◆ Aim of the task ◆
Copy the lines word for word, from the line with "菲一张破图闯大祸 中方四箭齐发 南海" up to and including the line with "2026-08-06 10:38:19".

◆ Dataset items ◆

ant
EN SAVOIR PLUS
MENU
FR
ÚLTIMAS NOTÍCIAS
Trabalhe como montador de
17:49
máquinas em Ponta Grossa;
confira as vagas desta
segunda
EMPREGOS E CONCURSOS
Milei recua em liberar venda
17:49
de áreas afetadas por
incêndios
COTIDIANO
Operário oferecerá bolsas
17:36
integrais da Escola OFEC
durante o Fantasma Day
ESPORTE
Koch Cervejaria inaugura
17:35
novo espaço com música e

...

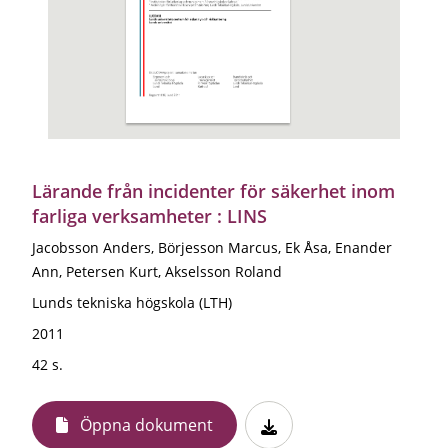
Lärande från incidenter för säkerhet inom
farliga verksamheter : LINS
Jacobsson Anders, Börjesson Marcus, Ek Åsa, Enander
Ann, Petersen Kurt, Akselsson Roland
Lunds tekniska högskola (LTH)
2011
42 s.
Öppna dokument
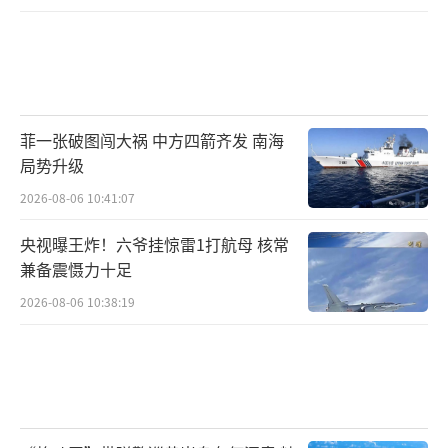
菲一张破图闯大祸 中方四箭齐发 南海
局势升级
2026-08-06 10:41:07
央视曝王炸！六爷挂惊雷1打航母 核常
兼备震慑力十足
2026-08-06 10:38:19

==

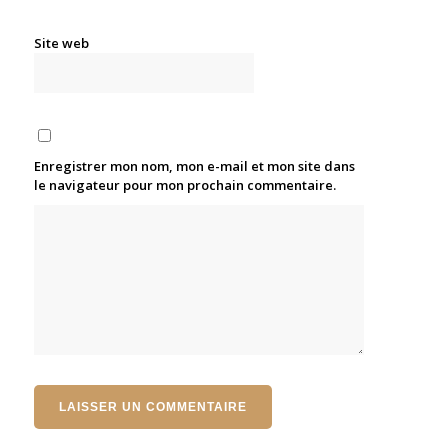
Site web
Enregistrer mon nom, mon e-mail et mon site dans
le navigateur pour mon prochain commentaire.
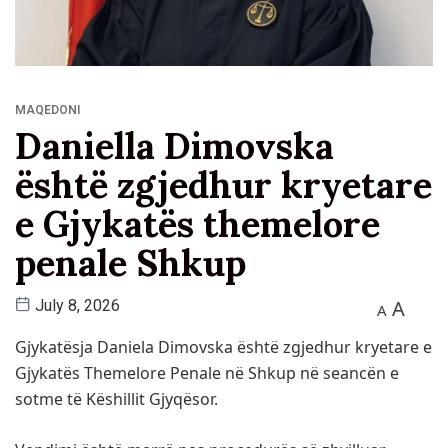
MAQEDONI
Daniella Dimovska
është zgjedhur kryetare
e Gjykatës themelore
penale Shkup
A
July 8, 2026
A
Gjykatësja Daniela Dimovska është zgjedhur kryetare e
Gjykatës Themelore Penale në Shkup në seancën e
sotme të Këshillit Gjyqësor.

◆ Exercise result ◆
菲一张破图闯大祸 中方四箭齐发 南海
局势升级
2026-08-06 10:41:07
央视曝王炸！六爷挂惊雷1打航母 核常
兼备震慑力十足
2026-08-06 10:38:19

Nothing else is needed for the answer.